YOUR TASK: Please retype the records below exactly, leaving out any pictures.

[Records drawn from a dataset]
________________________________________
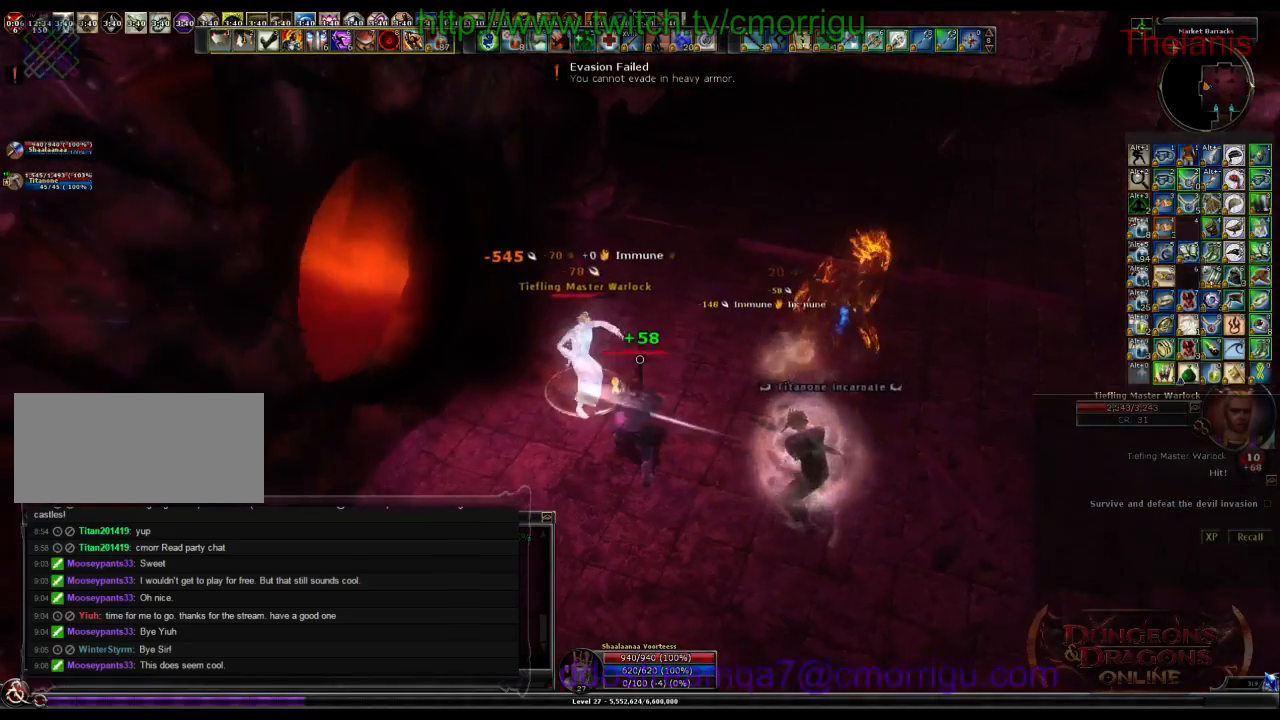
{"keys": [], "events": []}
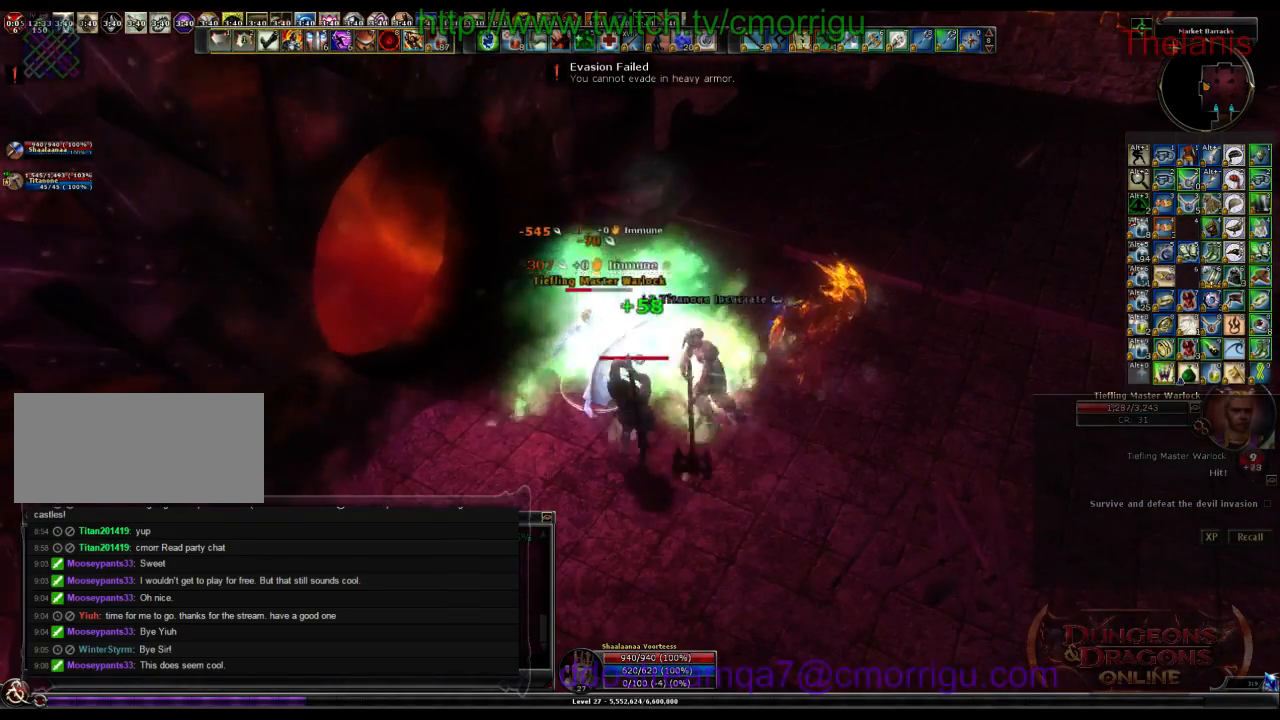
{"keys": [], "events": []}
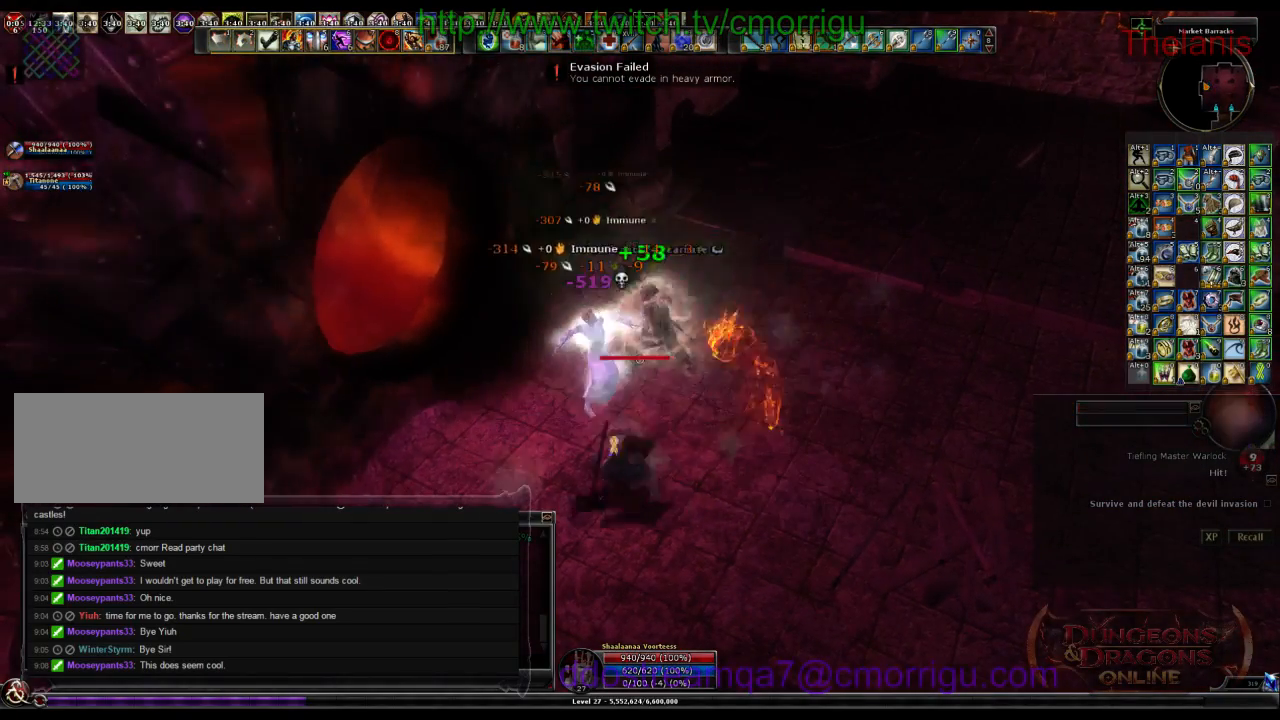
{"keys": ["d", "w"], "events": [[400, "d", "down"], [467, "w", "down"]]}
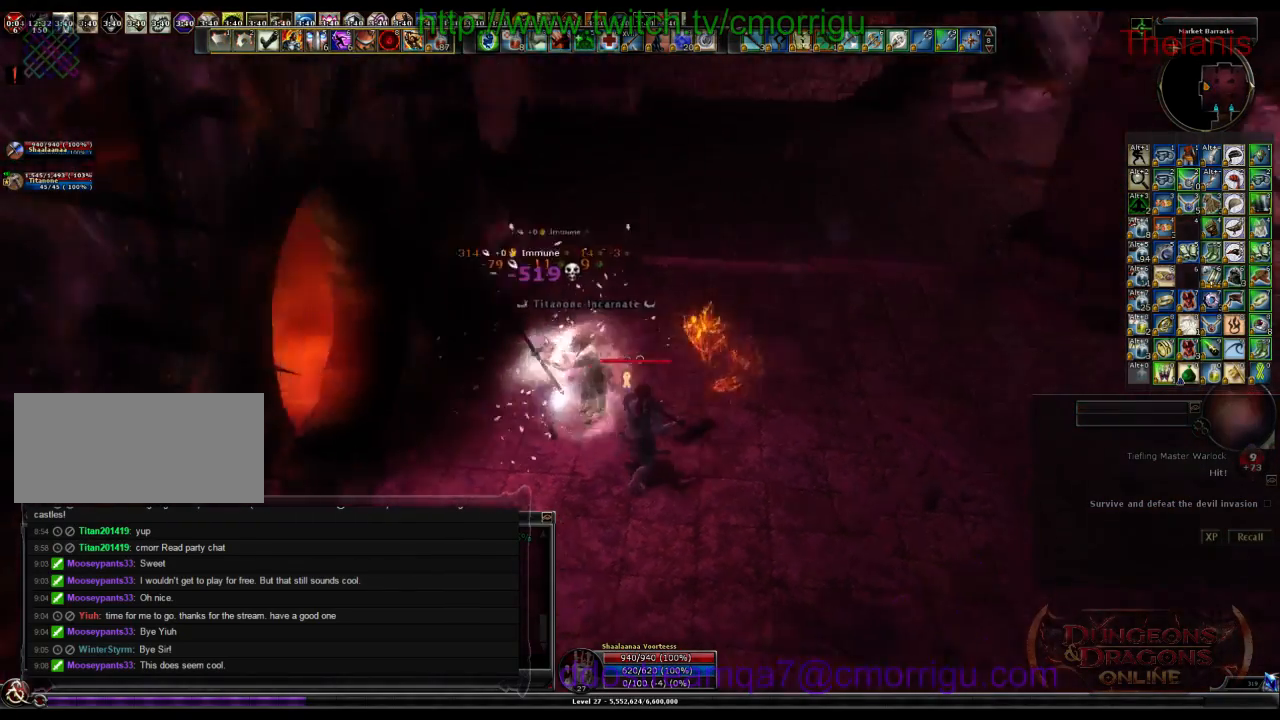
{"keys": ["w"], "events": [[500, "d", "up"]]}
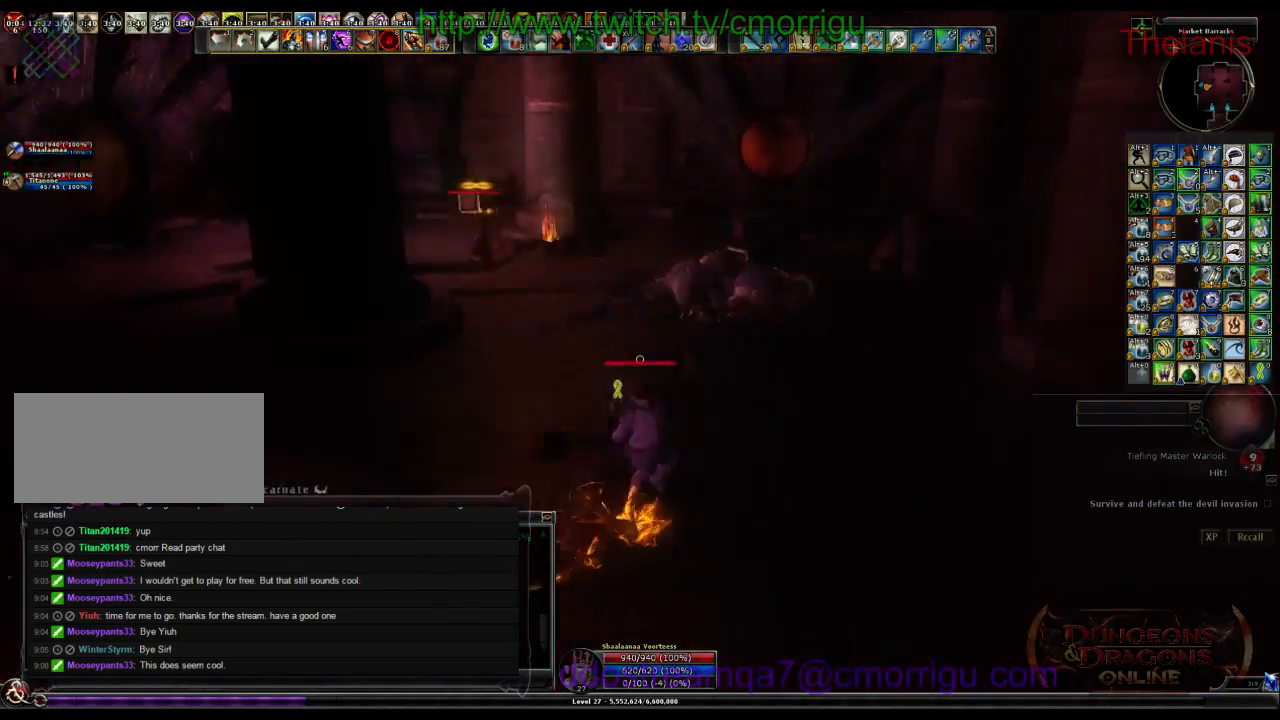
{"keys": ["w"], "events": []}
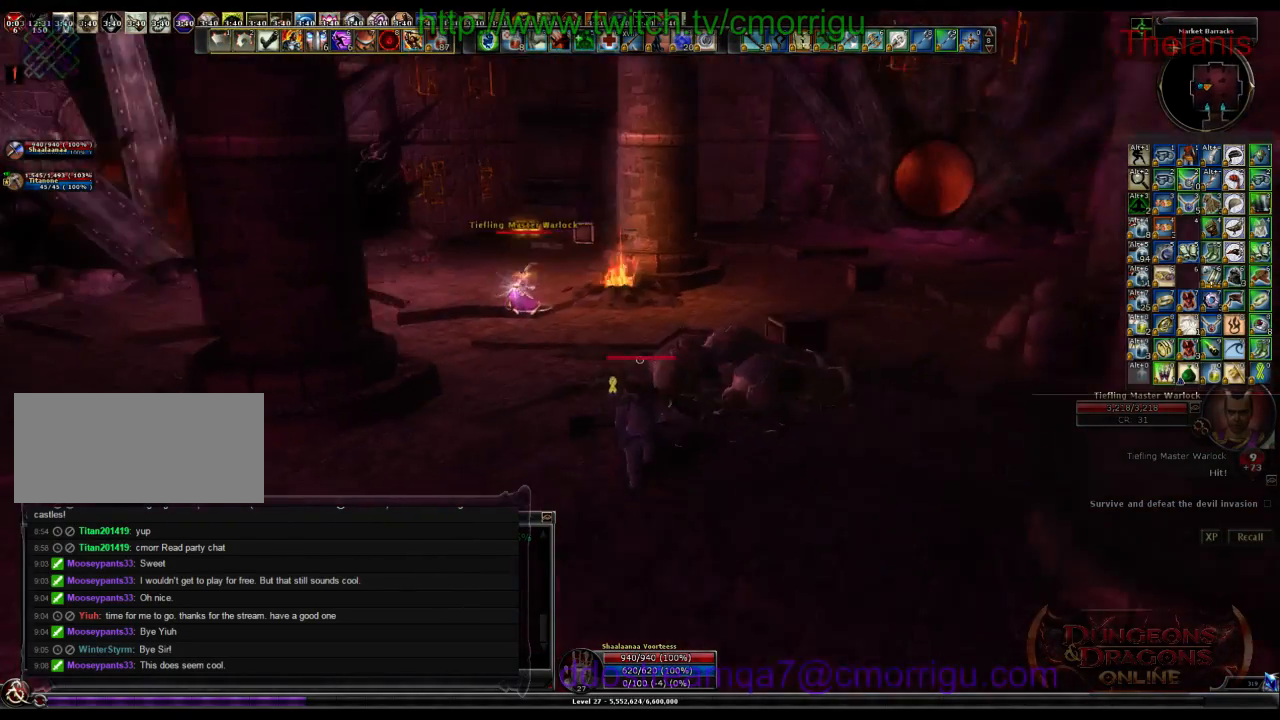
{"keys": ["w"], "events": []}
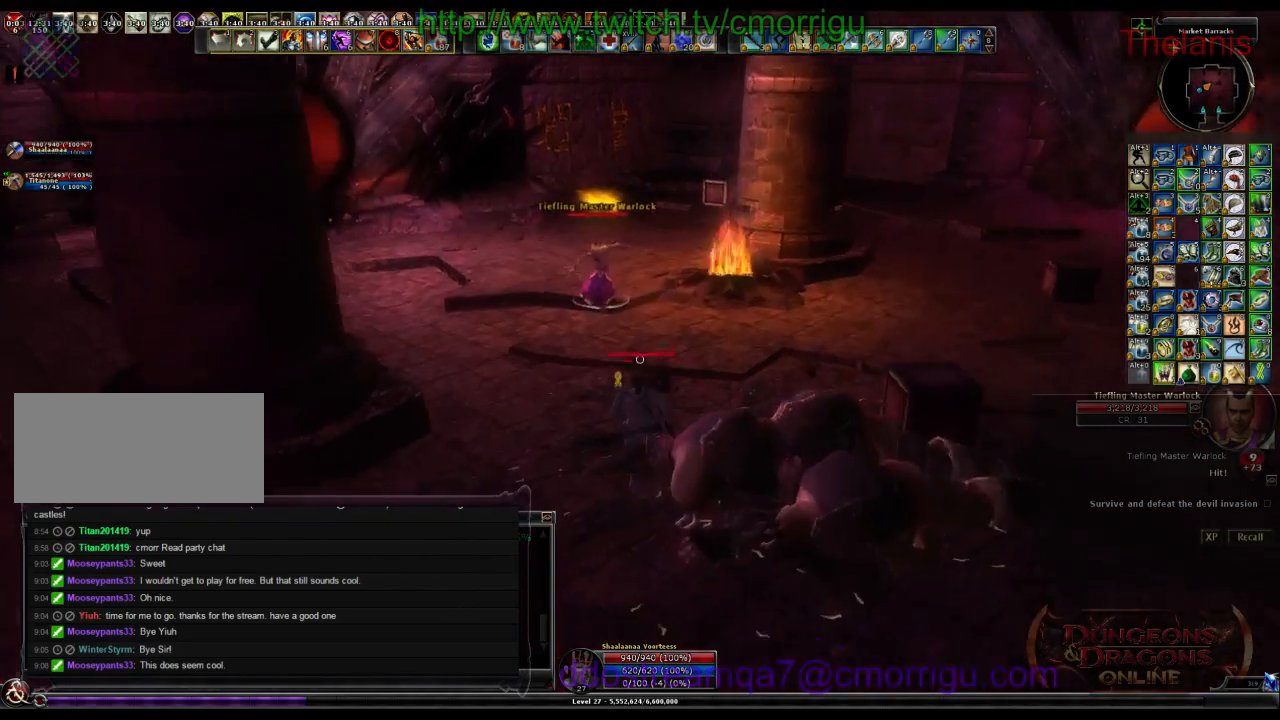
{"keys": ["3", "w"], "events": [[367, "3", "down"]]}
________________________________________
OUTPUT:
{"keys": [], "events": []}
{"keys": [], "events": []}
{"keys": ["d", "w"], "events": [[400, "d", "down"], [467, "w", "down"]]}
{"keys": ["w"], "events": [[500, "d", "up"]]}
{"keys": ["w"], "events": []}
{"keys": ["w"], "events": []}
{"keys": ["3", "w"], "events": [[367, "3", "down"]]}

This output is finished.